🤖 AI Summary
Existing mobile agents are limited in complex, long-horizon tasks due to insufficient experience and underdeveloped skills. This work proposes K²-Agent, a hierarchical framework that, for the first time, decouples and co-evolves declarative knowledge (know-what) and procedural knowledge (know-how) to enable self-evolving high-level planning and autonomously generated low-level skills. The approach integrates an SRLR cycle—Summarize, Reflect, Locate, Revise—to refine high-level reasoning and introduces Curriculum-guided Group Relative Policy Optimization (C-GRPO) to train the low-level executor, augmented by decoupled rewards and dynamic demonstration injection. Using only raw screenshots and off-the-shelf foundation models, K²-Agent achieves a 76.1% success rate on AndroidWorld and demonstrates exceptional cross-task generalization on ScreenSpot-v2 and AitW.
📝 Abstract
Existing mobile device control agents often perform poorly when solving complex tasks requiring long-horizon planning and precise operations, typically due to a lack of relevant task experience or unfamiliarity with skill execution. We propose K2-Agent, a hierarchical framework that models human-like cognition by separating and co-evolving declarative (knowing what) and procedural (knowing how) knowledge for planning and execution. K2-Agent's high level reasoner is bootstrapped from a single demonstration per task and runs a Summarize-Reflect-Locate-Revise (SRLR) loop to distill and iteratively refine task-level declarative knowledge through self-evolution.

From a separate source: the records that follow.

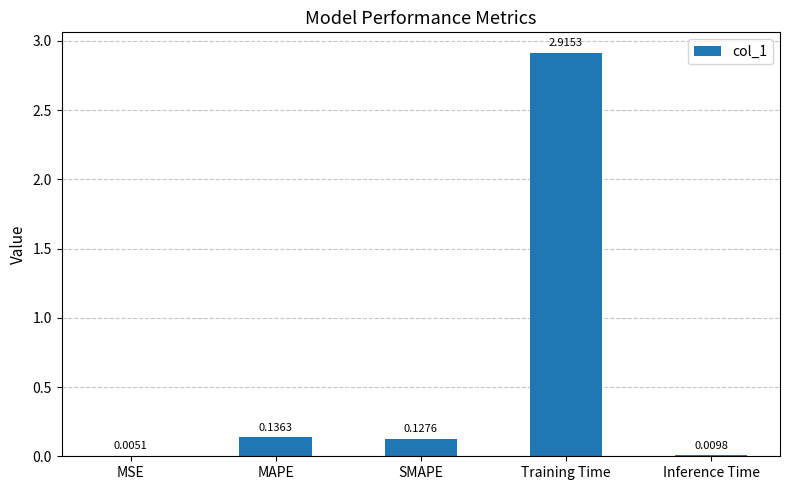

Which category has the highest value across all series?

Training Time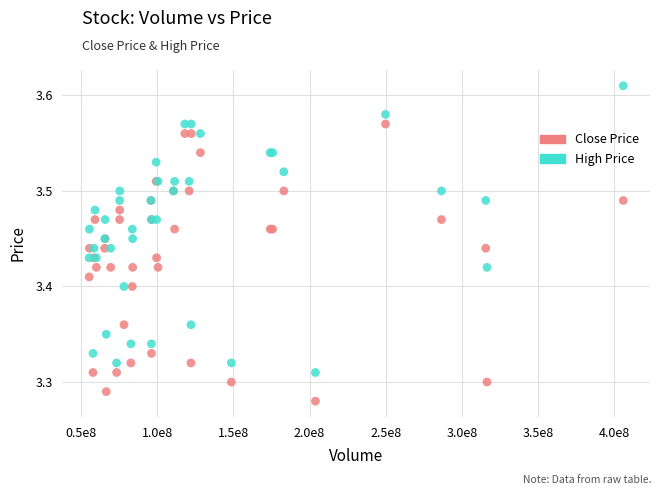

Which series contains the lowest Y value?

Close Price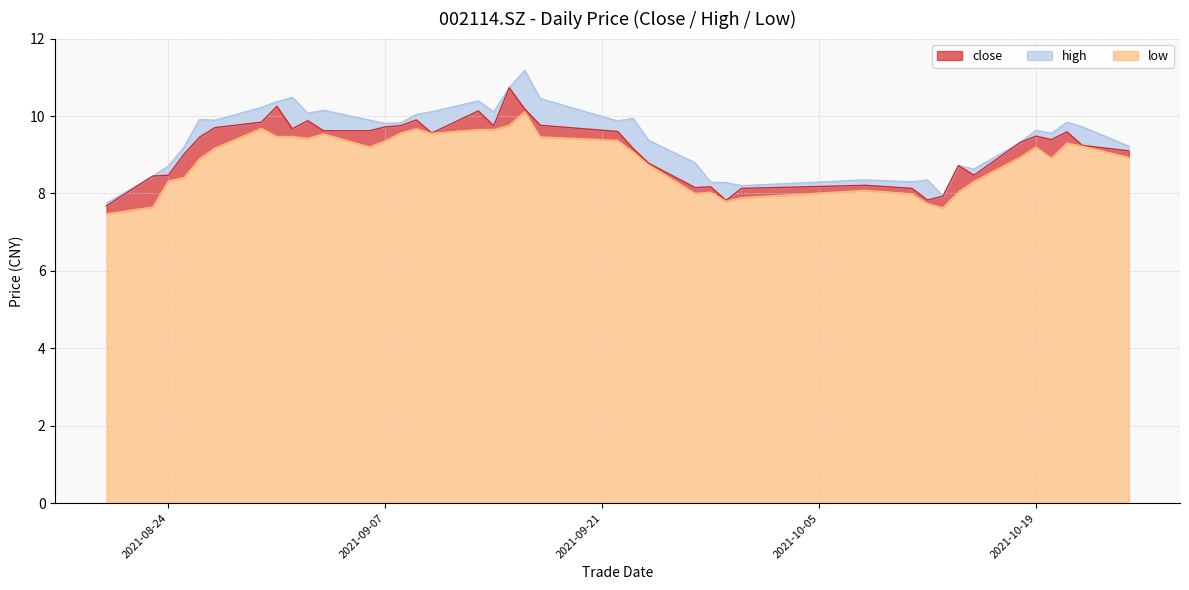

What is the difference between the low values at 20210825 and 20210916?

1.7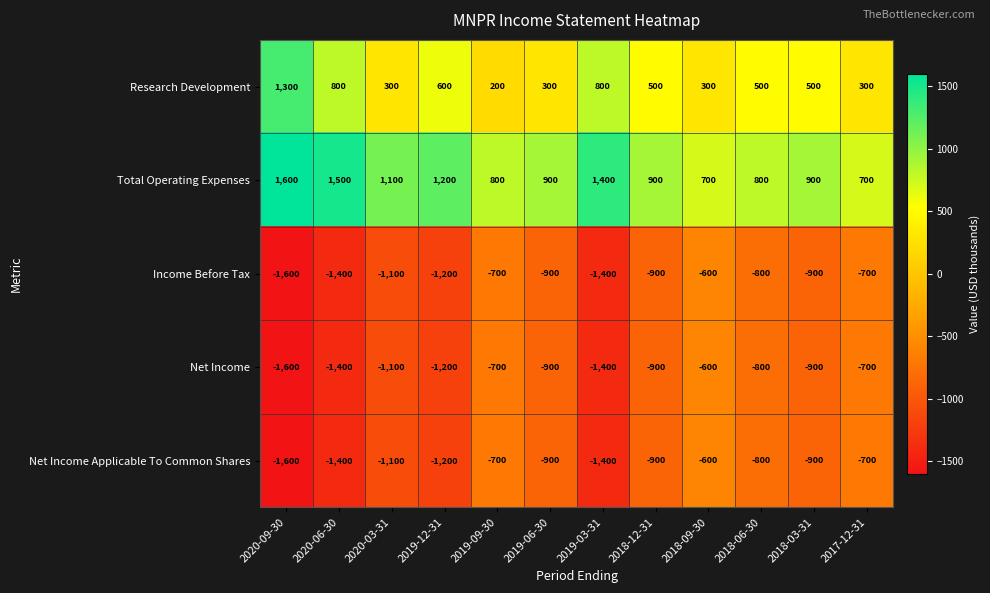

True or false: Net Income has a value of -1095 at 2018-06-30.

False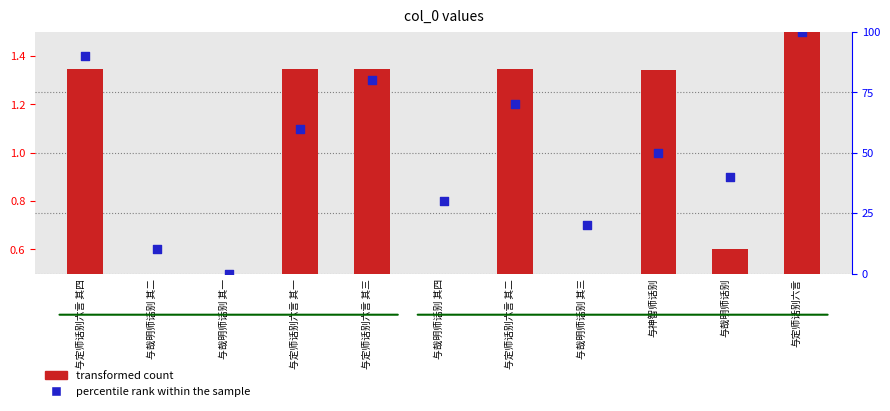

Which series contains the highest Y value?

percentile rank within the sample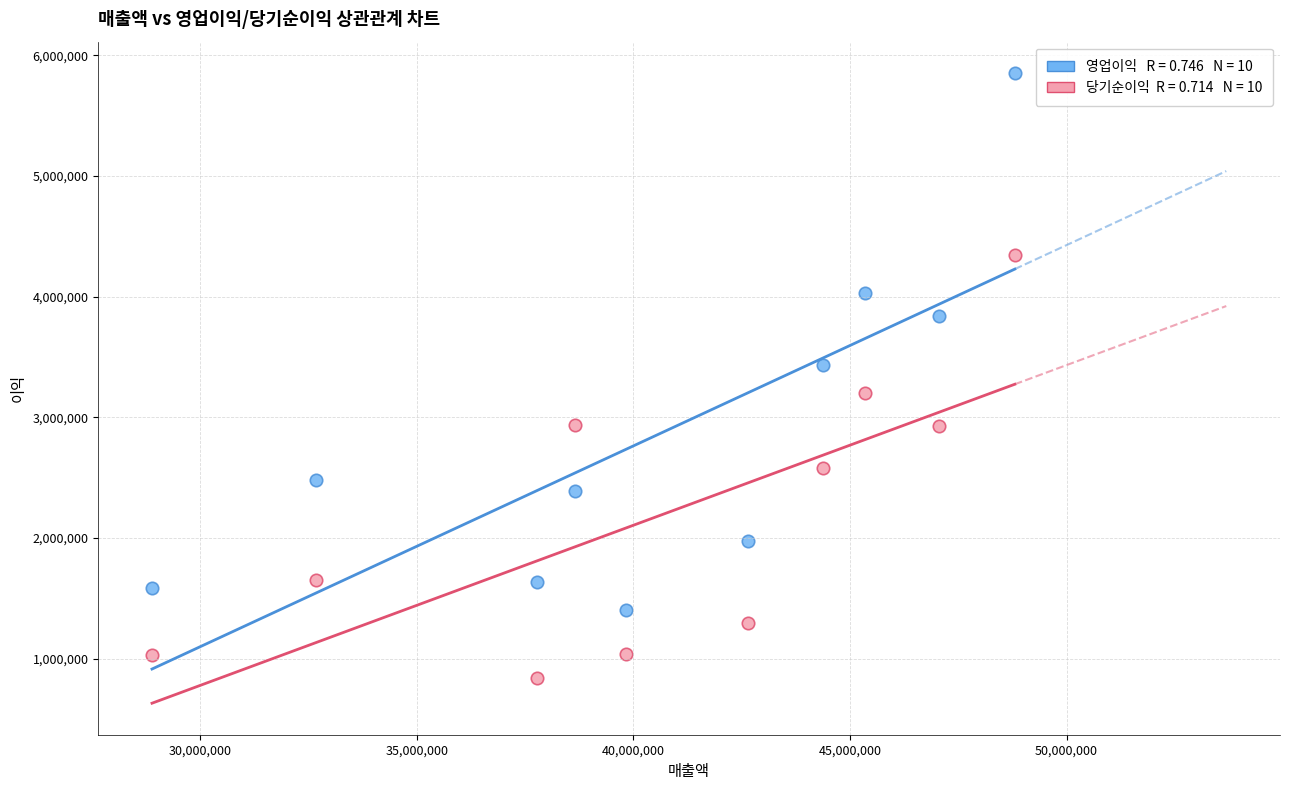

Across all data points, what is the range of Y values (max minus min)?

5011596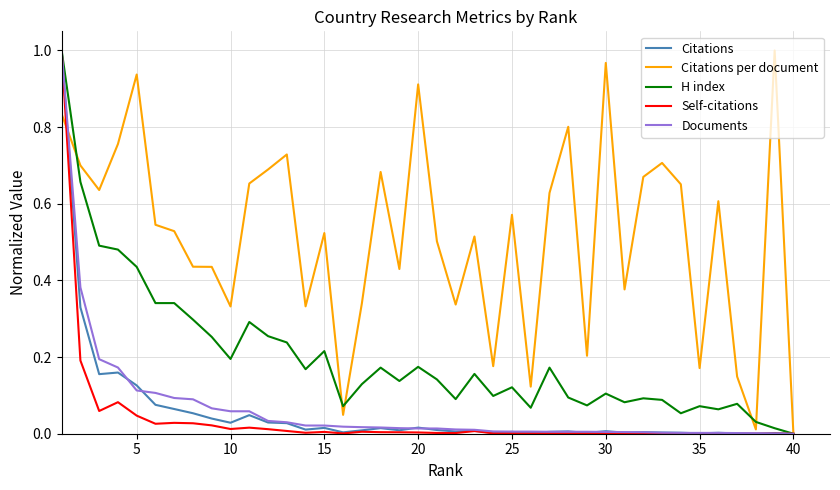

Which series has the largest total across all categories?

Citations per document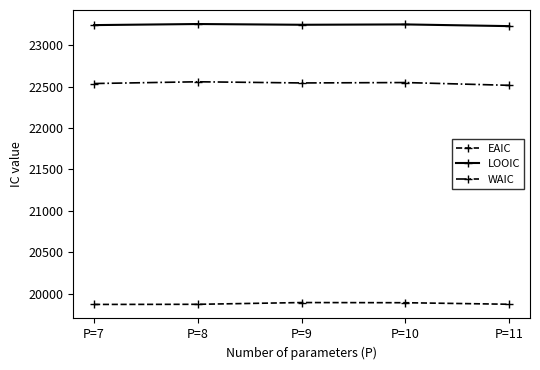

What is the value of the LOOIC point at the 1st from the left?

23244.8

The low-level executor is trained with our curriculum-guided Group Relative Policy Optimization (C-GRPO), which (i) constructs a balanced sample pool using decoupled reward signals and (ii) employs dynamic demonstration injection to guide the model in autonomously generating successful trajectories for training. On the challenging AndroidWorld benchmark, K2-Agent achieves a 76.1% success rate using only raw screenshots and open-source backbones. Furthermore, K2-Agent shows powerful dual generalization: its high-level declarative knowledge transfers across diverse base models, while its low-level procedural skills achieve competitive performance on unseen tasks in ScreenSpot-v2 and Android-in-the-Wild (AitW).